I heard her head came clean off.
Because it’s not enough a girl our age is dead. Not enough her mother found her hanging from the ceiling fan in the game room. Tina has to make it extra.
It did, she insists. Because her body was so heavy. From the … you know.
We knew. Even if we didn’t know the dead girl because she was a year ahead of us and not in any of our classes. Sonja’s sister was in gym class with her.
She always forgot her gym clothes, Sonja said. Sat out the class on the bleachers while the other girls turned cartwheels or whipped volleyballs. Got a D for the day. But not an F, because at least she showed up.
Showing up is everything. That’s why we’re here now in church clothes, sitting on folding chairs with our legs crossed at the ankles (lady), not the knees (slut). Looking but not looking at the dead girl in the front of the room.
There’s a line to get to see her. Stairs you have to walk up, a wooden kneeler like a church pew cut in half, a red velvet cushion to kneel on while you look at the dead girl and think about what to say.
I have nothing to say. I didn’t know the dead girl. I’d seen her at her locker a few times, sat one table over from her in the library during lunch period. Always in the library, never the cafeteria. She was one of those girls who never ate. What hunger lived inside her? What did she do with that hunger, how did she fill all that emptiness?
They put her in a high-necked dress, because of course they would. And, tucked right up to her chin, a grandmother-flowered scarf that looked like it would be scratchy, if she were alive to feel the itch. Weird, dark makeup, like somebody’s hand slipped with the self-tanner.
Only the top part of the coffin is open. You can’t see her stomach. You can’t tell if they cut it out of her.
Although what would be the point, now? If they’d done it three months ago she wouldn’t be dead.
I remembered in the library she’d been sitting with a group of older girls, asking to borrow a phone. Her parents wouldn’t let her have one till she was fourteen. She was trying to call in to some radio show to win tickets to a concert in New York. I’d never heard of the band. Like the band was even the point.
They fly you there, she was telling the girls. First class. They pay for everything.

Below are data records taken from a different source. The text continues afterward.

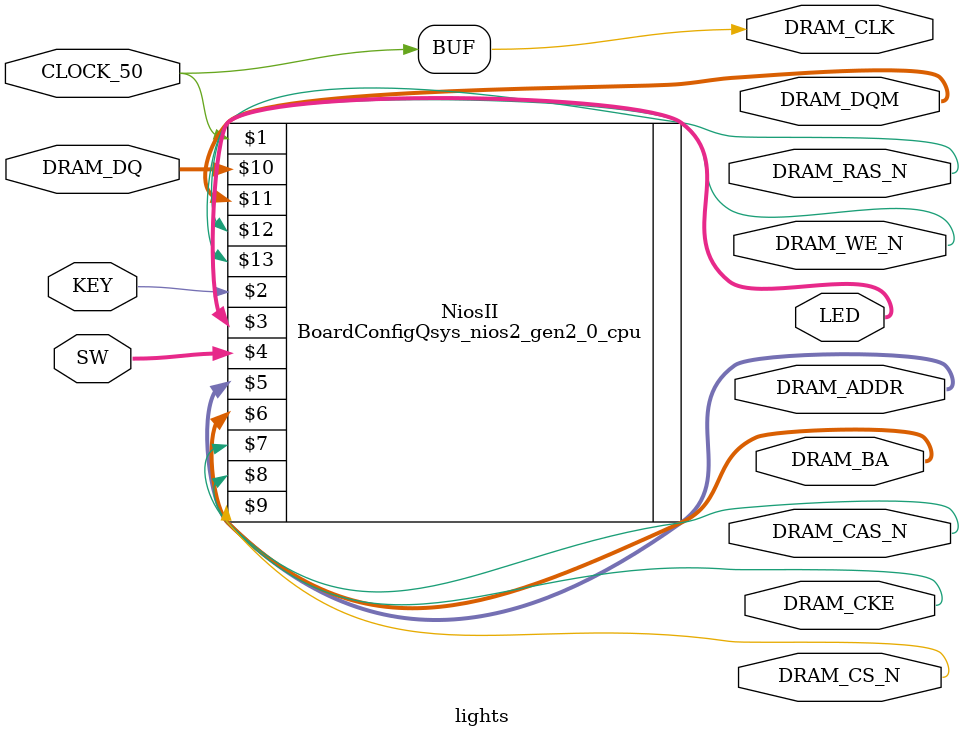
<source format=v>
module lights (SW, KEY, CLOCK_50, LED, DRAM_CLK, DRAM_CKE,
DRAM_ADDR, DRAM_BA, DRAM_CS_N, DRAM_CAS_N, DRAM_RAS_N,
DRAM_WE_N, DRAM_DQ, DRAM_DQM);
input [3:0] SW;
input [0:0] KEY;
input CLOCK_50;
output [3:0] LED;
output [12:0] DRAM_ADDR;
output [1:0] DRAM_BA;
output DRAM_CAS_N, DRAM_RAS_N, DRAM_CLK;
output DRAM_CKE, DRAM_CS_N, DRAM_WE_N;
output [1:0] DRAM_DQM;
inout [15:0] DRAM_DQ;
// Instantiate the Nios II system module generated by the SOPC Builder
BoardConfigQsys_nios2_gen2_0_cpu NiosII (
CLOCK_50,
KEY[0],
LED,
SW,
DRAM_ADDR,
DRAM_BA,
DRAM_CAS_N,
DRAM_CKE,
DRAM_CS_N,
DRAM_DQ,
DRAM_DQM,
DRAM_RAS_N,
DRAM_WE_N);
assign DRAM_CLK = CLOCK_50;
endmodule


/*// Implements a simple Nios II system for the DE-series board.
// Inputs: SW7−0 are parallel port inputs to the Nios II system
// CLOCK_50 is the system clock
// KEY0 is the active-low system reset
// Outputs: LEDG7−0 are parallel port outputs from the Nios II system
module lights (SW, KEY, CLOCK_50, LEDG);
input [7:0] SW;
input [0:0] KEY;
input CLOCK_50;
output [7:0] LEDG;
// Instantiate the Nios II system module generated by the SOPC Builder:
// nios2_gen2_0 (clk_0, reset_n, out_port_from_the_LEDs, in_port_to_the_Switches)
nios2_gen2_0 NiosII (CLOCK_50, KEY[0], LEDG, SW);
endmodule
*/
</source>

I don’t know if she got to make the call. I know she didn’t win. If she’d gone to New York, found a free clinic, would she have come back down here? I wouldn’t.
Jenn and Tina are staring at me and Jenn widens her eyes, juts her chin. Do it already, she means.
I lean in close to the girl in the coffin and there’s a pink smell, like antiseptic soap at the dentist’s, and I know nothing in the world could make me kiss that makeup cheek. I put my hand on her scarf instead. If I pull the scarf away, would her head roll off with it, like the girl in the story about the ribbon?
Part of me wants to do it. Take her head and roll it over to Pastor Jim and all his little suck-ups from the Abstinence Club.
Then my hand touches the dead girl’s hand and the smell gets stronger, baby powder mixed with oranges gone bad, and I’m running down the aisle, out of the room crowded with kids and parents and folding chairs, out the double doors where I can finally breathe air, where I can throw up behind some bushes and walk and walk until I can’t see the funeral home anymore and I’m leaning against a tree, looking up at clouds, at an airplane the dead girl could have been on. I could be on it with her. Stewardesses in pastel suits like in old movies are leaning over us, smiling. They ask what we’d like to drink. It’s first class. We can have anything we want.